Stored data entries:

═══

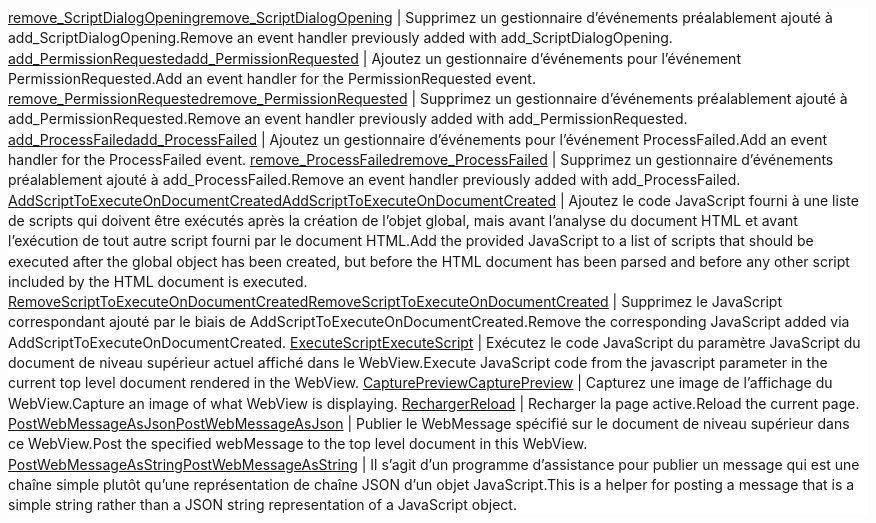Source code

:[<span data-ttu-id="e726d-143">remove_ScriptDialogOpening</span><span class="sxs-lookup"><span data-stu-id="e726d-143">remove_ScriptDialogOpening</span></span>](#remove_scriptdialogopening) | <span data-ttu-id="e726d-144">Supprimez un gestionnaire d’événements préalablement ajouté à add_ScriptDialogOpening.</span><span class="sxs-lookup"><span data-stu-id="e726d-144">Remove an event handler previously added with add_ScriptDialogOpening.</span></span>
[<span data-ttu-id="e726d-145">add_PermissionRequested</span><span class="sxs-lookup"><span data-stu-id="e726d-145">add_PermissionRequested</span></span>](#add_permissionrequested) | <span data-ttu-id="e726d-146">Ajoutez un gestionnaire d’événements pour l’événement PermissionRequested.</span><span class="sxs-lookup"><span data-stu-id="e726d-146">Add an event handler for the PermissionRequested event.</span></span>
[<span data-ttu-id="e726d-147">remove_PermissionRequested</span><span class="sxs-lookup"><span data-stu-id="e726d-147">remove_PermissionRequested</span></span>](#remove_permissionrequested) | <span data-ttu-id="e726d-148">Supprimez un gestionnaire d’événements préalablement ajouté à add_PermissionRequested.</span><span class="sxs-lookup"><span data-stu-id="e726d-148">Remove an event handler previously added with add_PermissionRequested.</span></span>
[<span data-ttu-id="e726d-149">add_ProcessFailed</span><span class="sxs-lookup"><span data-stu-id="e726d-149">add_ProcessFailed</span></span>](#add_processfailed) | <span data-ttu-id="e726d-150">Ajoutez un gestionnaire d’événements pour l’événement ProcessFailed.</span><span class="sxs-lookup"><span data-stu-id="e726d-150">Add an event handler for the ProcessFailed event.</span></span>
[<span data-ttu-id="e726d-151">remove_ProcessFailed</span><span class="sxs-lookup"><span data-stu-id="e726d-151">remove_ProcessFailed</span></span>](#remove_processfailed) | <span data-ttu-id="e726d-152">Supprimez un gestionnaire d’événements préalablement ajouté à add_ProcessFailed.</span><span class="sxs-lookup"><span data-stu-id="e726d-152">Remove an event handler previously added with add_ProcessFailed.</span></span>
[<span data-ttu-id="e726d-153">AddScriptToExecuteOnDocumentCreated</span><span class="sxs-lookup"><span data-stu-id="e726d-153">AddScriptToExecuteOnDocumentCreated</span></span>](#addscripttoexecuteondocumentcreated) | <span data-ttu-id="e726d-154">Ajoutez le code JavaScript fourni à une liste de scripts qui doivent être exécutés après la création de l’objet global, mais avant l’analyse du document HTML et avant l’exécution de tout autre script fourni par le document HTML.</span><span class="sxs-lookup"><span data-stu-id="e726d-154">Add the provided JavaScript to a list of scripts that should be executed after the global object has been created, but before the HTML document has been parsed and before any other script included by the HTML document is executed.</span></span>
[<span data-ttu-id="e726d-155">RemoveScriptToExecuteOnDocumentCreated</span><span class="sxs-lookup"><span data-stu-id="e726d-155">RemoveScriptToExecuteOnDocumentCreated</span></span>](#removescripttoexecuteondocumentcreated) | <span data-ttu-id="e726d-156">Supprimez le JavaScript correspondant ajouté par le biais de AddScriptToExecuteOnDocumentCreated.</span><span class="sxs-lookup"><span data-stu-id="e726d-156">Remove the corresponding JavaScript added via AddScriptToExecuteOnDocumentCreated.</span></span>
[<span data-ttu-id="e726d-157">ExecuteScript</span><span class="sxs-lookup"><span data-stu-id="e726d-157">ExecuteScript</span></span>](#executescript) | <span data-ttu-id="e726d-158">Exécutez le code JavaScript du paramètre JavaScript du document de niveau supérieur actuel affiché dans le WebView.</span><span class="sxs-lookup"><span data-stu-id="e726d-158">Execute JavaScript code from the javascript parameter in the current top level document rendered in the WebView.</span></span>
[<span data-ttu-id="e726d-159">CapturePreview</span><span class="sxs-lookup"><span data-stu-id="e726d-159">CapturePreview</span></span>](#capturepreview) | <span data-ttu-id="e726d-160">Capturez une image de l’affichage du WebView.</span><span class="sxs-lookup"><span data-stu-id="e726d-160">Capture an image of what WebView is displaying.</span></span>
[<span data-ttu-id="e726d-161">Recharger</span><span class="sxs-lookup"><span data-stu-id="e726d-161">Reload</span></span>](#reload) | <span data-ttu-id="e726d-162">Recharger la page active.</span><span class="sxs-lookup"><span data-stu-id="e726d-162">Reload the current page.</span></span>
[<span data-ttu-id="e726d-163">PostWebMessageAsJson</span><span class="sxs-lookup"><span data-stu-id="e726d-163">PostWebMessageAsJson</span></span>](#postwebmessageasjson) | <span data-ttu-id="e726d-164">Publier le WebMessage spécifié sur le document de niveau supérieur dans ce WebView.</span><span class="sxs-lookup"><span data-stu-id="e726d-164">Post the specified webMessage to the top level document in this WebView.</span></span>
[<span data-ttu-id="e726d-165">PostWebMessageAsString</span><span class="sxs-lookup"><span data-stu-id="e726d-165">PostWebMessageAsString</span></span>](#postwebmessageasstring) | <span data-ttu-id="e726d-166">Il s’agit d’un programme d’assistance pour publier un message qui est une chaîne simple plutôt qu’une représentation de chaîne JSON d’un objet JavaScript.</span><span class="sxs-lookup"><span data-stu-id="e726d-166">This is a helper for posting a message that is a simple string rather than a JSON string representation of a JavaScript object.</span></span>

═══

Please retype the records above exactly, but leave out any pictures.

■ **EXPECTED OUTPUT**:
Source code

:[<span data-ttu-id="e726d-143">remove_ScriptDialogOpening</span><span class="sxs-lookup"><span data-stu-id="e726d-143">remove_ScriptDialogOpening</span></span>](#remove_scriptdialogopening) | <span data-ttu-id="e726d-144">Supprimez un gestionnaire d’événements préalablement ajouté à add_ScriptDialogOpening.</span><span class="sxs-lookup"><span data-stu-id="e726d-144">Remove an event handler previously added with add_ScriptDialogOpening.</span></span>
[<span data-ttu-id="e726d-145">add_PermissionRequested</span><span class="sxs-lookup"><span data-stu-id="e726d-145">add_PermissionRequested</span></span>](#add_permissionrequested) | <span data-ttu-id="e726d-146">Ajoutez un gestionnaire d’événements pour l’événement PermissionRequested.</span><span class="sxs-lookup"><span data-stu-id="e726d-146">Add an event handler for the PermissionRequested event.</span></span>
[<span data-ttu-id="e726d-147">remove_PermissionRequested</span><span class="sxs-lookup"><span data-stu-id="e726d-147">remove_PermissionRequested</span></span>](#remove_permissionrequested) | <span data-ttu-id="e726d-148">Supprimez un gestionnaire d’événements préalablement ajouté à add_PermissionRequested.</span><span class="sxs-lookup"><span data-stu-id="e726d-148">Remove an event handler previously added with add_PermissionRequested.</span></span>
[<span data-ttu-id="e726d-149">add_ProcessFailed</span><span class="sxs-lookup"><span data-stu-id="e726d-149">add_ProcessFailed</span></span>](#add_processfailed) | <span data-ttu-id="e726d-150">Ajoutez un gestionnaire d’événements pour l’événement ProcessFailed.</span><span class="sxs-lookup"><span data-stu-id="e726d-150">Add an event handler for the ProcessFailed event.</span></span>
[<span data-ttu-id="e726d-151">remove_ProcessFailed</span><span class="sxs-lookup"><span data-stu-id="e726d-151">remove_ProcessFailed</span></span>](#remove_processfailed) | <span data-ttu-id="e726d-152">Supprimez un gestionnaire d’événements préalablement ajouté à add_ProcessFailed.</span><span class="sxs-lookup"><span data-stu-id="e726d-152">Remove an event handler previously added with add_ProcessFailed.</span></span>
[<span data-ttu-id="e726d-153">AddScriptToExecuteOnDocumentCreated</span><span class="sxs-lookup"><span data-stu-id="e726d-153">AddScriptToExecuteOnDocumentCreated</span></span>](#addscripttoexecuteondocumentcreated) | <span data-ttu-id="e726d-154">Ajoutez le code JavaScript fourni à une liste de scripts qui doivent être exécutés après la création de l’objet global, mais avant l’analyse du document HTML et avant l’exécution de tout autre script fourni par le document HTML.</span><span class="sxs-lookup"><span data-stu-id="e726d-154">Add the provided JavaScript to a list of scripts that should be executed after the global object has been created, but before the HTML document has been parsed and before any other script included by the HTML document is executed.</span></span>
[<span data-ttu-id="e726d-155">RemoveScriptToExecuteOnDocumentCreated</span><span class="sxs-lookup"><span data-stu-id="e726d-155">RemoveScriptToExecuteOnDocumentCreated</span></span>](#removescripttoexecuteondocumentcreated) | <span data-ttu-id="e726d-156">Supprimez le JavaScript correspondant ajouté par le biais de AddScriptToExecuteOnDocumentCreated.</span><span class="sxs-lookup"><span data-stu-id="e726d-156">Remove the corresponding JavaScript added via AddScriptToExecuteOnDocumentCreated.</span></span>
[<span data-ttu-id="e726d-157">ExecuteScript</span><span class="sxs-lookup"><span data-stu-id="e726d-157">ExecuteScript</span></span>](#executescript) | <span data-ttu-id="e726d-158">Exécutez le code JavaScript du paramètre JavaScript du document de niveau supérieur actuel affiché dans le WebView.</span><span class="sxs-lookup"><span data-stu-id="e726d-158">Execute JavaScript code from the javascript parameter in the current top level document rendered in the WebView.</span></span>
[<span data-ttu-id="e726d-159">CapturePreview</span><span class="sxs-lookup"><span data-stu-id="e726d-159">CapturePreview</span></span>](#capturepreview) | <span data-ttu-id="e726d-160">Capturez une image de l’affichage du WebView.</span><span class="sxs-lookup"><span data-stu-id="e726d-160">Capture an image of what WebView is displaying.</span></span>
[<span data-ttu-id="e726d-161">Recharger</span><span class="sxs-lookup"><span data-stu-id="e726d-161">Reload</span></span>](#reload) | <span data-ttu-id="e726d-162">Recharger la page active.</span><span class="sxs-lookup"><span data-stu-id="e726d-162">Reload the current page.</span></span>
[<span data-ttu-id="e726d-163">PostWebMessageAsJson</span><span class="sxs-lookup"><span data-stu-id="e726d-163">PostWebMessageAsJson</span></span>](#postwebmessageasjson) | <span data-ttu-id="e726d-164">Publier le WebMessage spécifié sur le document de niveau supérieur dans ce WebView.</span><span class="sxs-lookup"><span data-stu-id="e726d-164">Post the specified webMessage to the top level document in this WebView.</span></span>
[<span data-ttu-id="e726d-165">PostWebMessageAsString</span><span class="sxs-lookup"><span data-stu-id="e726d-165">PostWebMessageAsString</span></span>](#postwebmessageasstring) | <span data-ttu-id="e726d-166">Il s’agit d’un programme d’assistance pour publier un message qui est une chaîne simple plutôt qu’une représentation de chaîne JSON d’un objet JavaScript.</span><span class="sxs-lookup"><span data-stu-id="e726d-166">This is a helper for posting a message that is a simple string rather than a JSON string representation of a JavaScript object.</span></span>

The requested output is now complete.